START SOURCE DATA
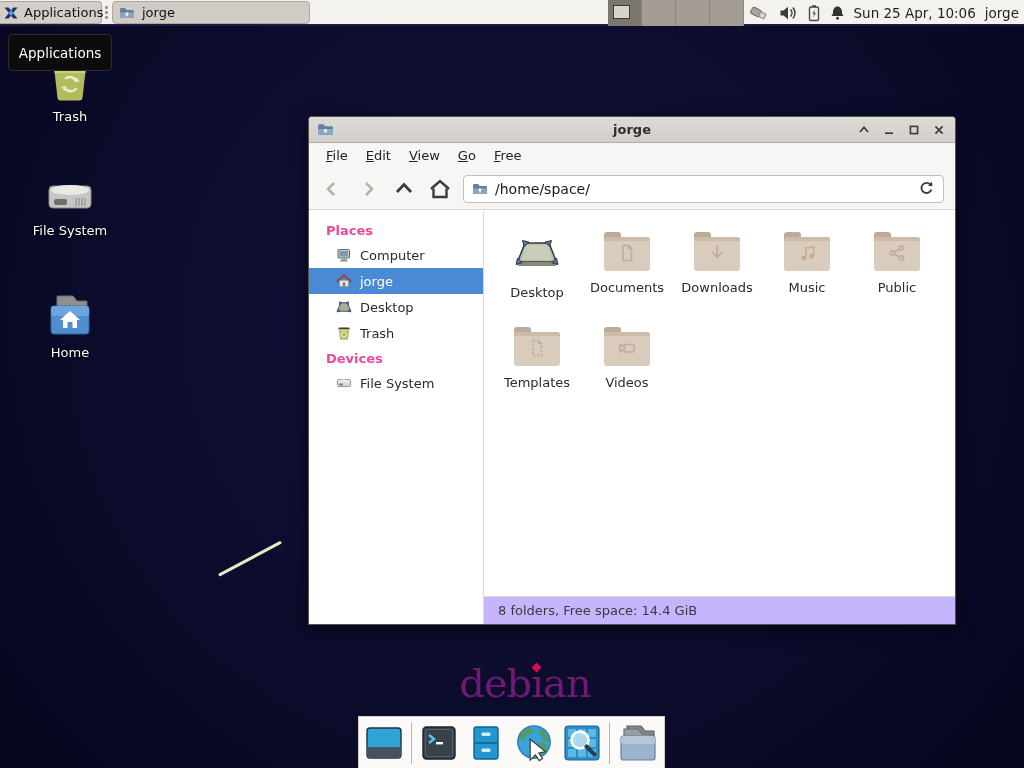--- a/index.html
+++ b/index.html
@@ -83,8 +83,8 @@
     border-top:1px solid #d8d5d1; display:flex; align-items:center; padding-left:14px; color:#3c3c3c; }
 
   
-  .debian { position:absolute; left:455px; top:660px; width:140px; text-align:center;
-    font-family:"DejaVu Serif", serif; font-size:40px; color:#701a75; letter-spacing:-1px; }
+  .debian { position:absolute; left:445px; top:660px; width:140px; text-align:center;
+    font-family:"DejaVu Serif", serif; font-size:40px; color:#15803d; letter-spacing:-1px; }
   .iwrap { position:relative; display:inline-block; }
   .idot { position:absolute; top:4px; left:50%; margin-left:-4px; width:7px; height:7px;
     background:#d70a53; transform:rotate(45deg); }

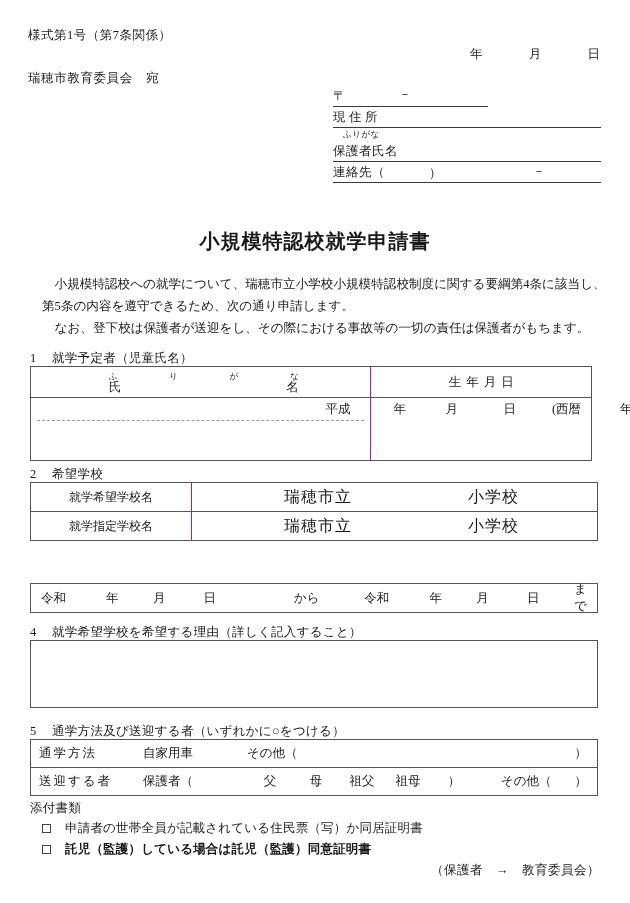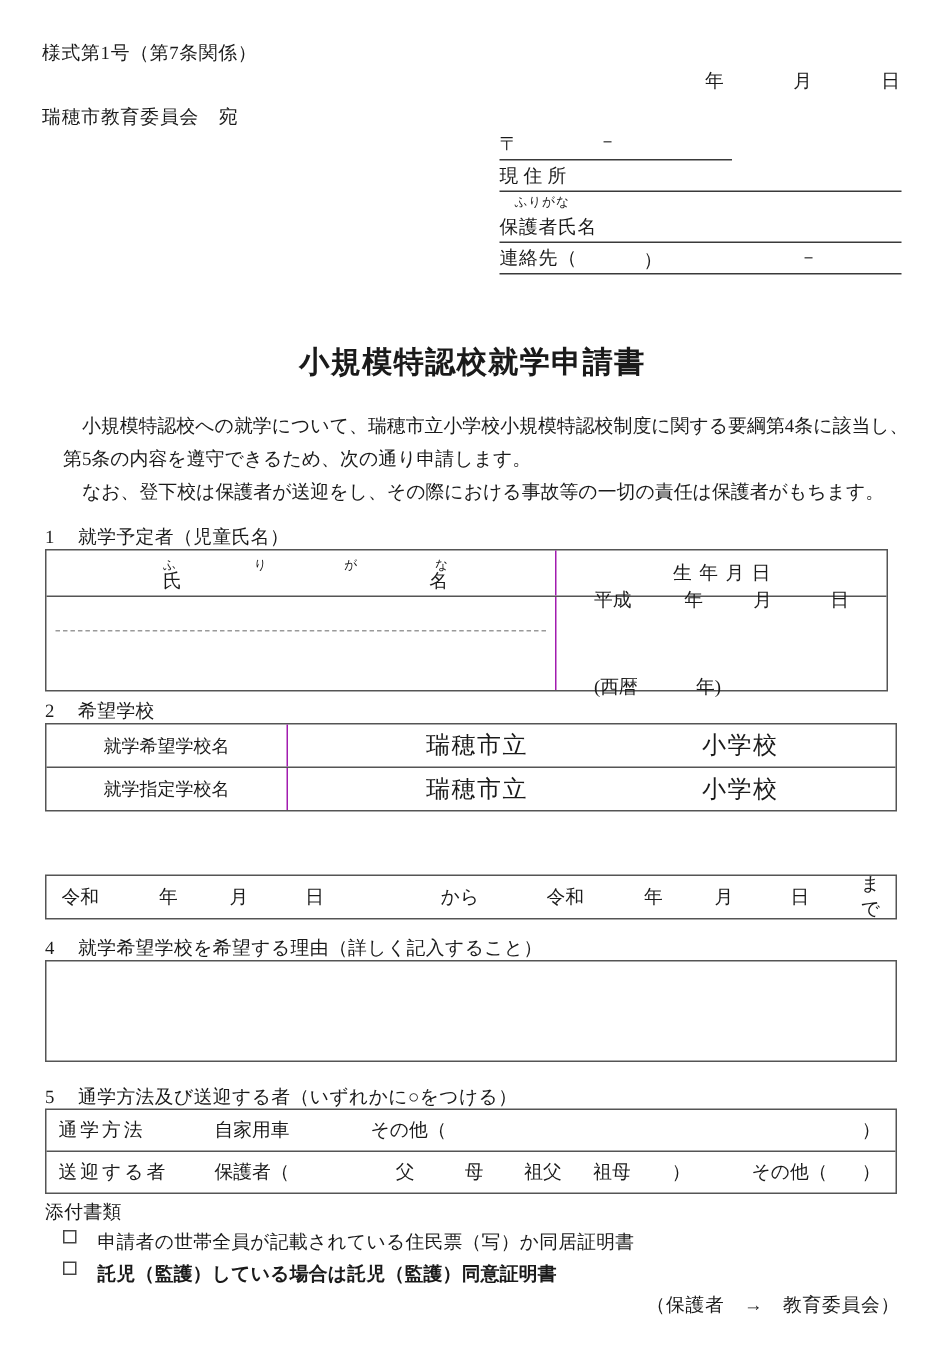--- a/index.html
+++ b/index.html
@@ -190,10 +190,9 @@
   #tbl-name .body-dob {
     width: 221px;
     height: 62px;
-    flex-direction: column;
     justify-content: center;
     align-items: stretch;
-    padding: 0 25px;
+    padding: 0 14px;
     gap: 36px;
   }
   .dob-line1, .dob-line2 {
END SOURCE DATA
▶ WHAT TO DO
What lines in the listing above hold the string "text"? List them.

▶ YOUR SOLUTION
-  .debian { position:absolute; left:455px; top:660px; width:140px; text-align:center;
+  .debian { position:absolute; left:445px; top:660px; width:140px; text-align:center;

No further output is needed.